━━━ RECORDED DATA ━━━

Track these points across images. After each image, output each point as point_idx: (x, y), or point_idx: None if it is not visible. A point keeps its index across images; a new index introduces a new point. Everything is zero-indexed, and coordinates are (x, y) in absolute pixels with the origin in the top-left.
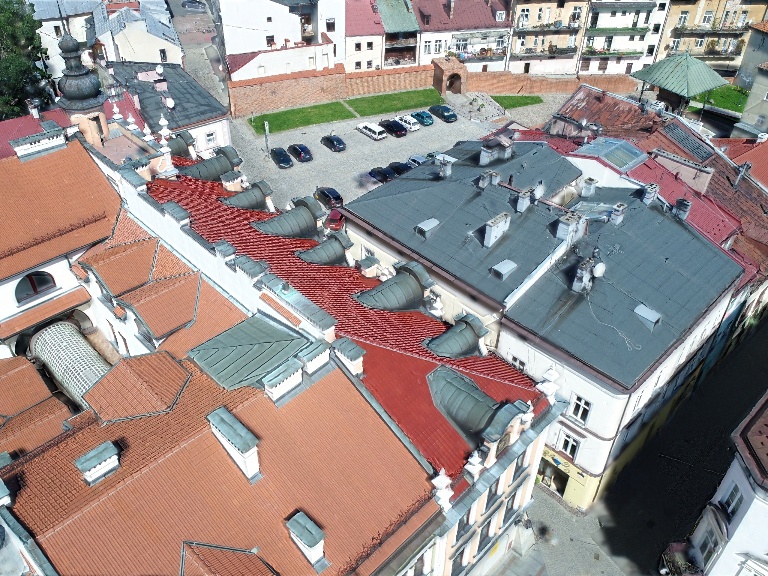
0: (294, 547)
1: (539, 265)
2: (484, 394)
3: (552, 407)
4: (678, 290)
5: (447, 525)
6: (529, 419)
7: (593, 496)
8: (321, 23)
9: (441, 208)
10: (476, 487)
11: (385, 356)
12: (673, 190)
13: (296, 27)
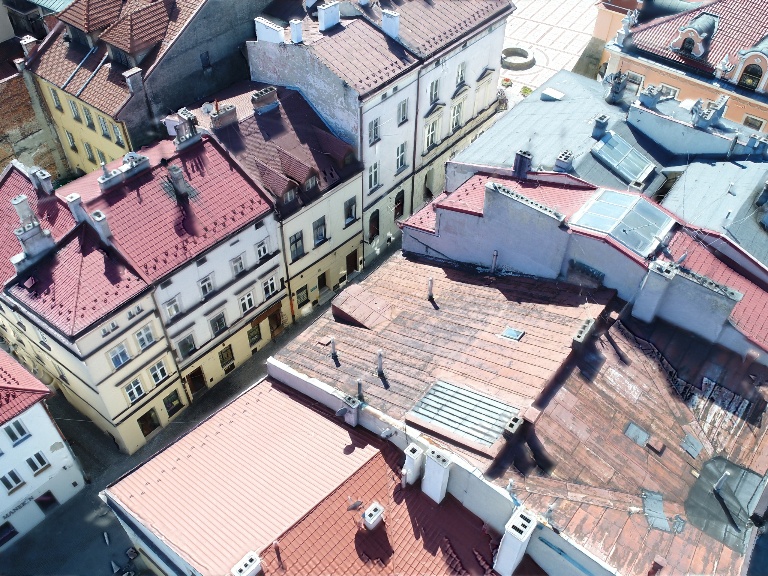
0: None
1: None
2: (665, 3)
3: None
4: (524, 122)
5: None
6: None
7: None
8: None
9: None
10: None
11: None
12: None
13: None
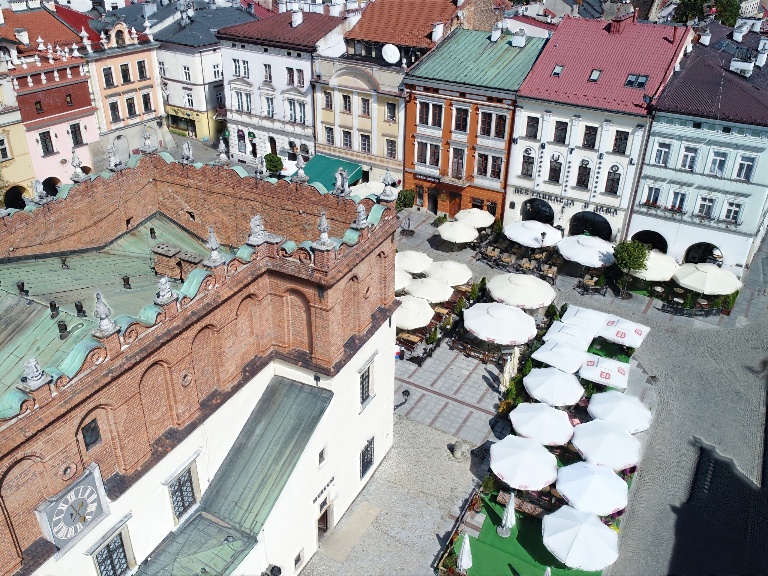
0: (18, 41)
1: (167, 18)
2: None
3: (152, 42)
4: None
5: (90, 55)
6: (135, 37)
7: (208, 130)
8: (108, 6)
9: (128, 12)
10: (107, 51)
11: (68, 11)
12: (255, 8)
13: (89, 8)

━━━

• **AIM**
Change "top-left" to "upper-left" wherever it occurs in the rows above, and reproduce every row with no other change, leaving out the pictures.

• **EXERCISE RESULT**
Track these points across images. After each image, output each point as point_idx: (x, y), or point_idx: None if it is not visible. A point keeps its index across images; a new index introduces a new point. Everything is zero-indexed, and coordinates are (x, y) in absolute pixels with the origin in the upper-left.
0: (294, 547)
1: (539, 265)
2: (484, 394)
3: (552, 407)
4: (678, 290)
5: (447, 525)
6: (529, 419)
7: (593, 496)
8: (321, 23)
9: (441, 208)
10: (476, 487)
11: (385, 356)
12: (673, 190)
13: (296, 27)
0: None
1: None
2: (665, 3)
3: None
4: (524, 122)
5: None
6: None
7: None
8: None
9: None
10: None
11: None
12: None
13: None
0: (18, 41)
1: (167, 18)
2: None
3: (152, 42)
4: None
5: (90, 55)
6: (135, 37)
7: (208, 130)
8: (108, 6)
9: (128, 12)
10: (107, 51)
11: (68, 11)
12: (255, 8)
13: (89, 8)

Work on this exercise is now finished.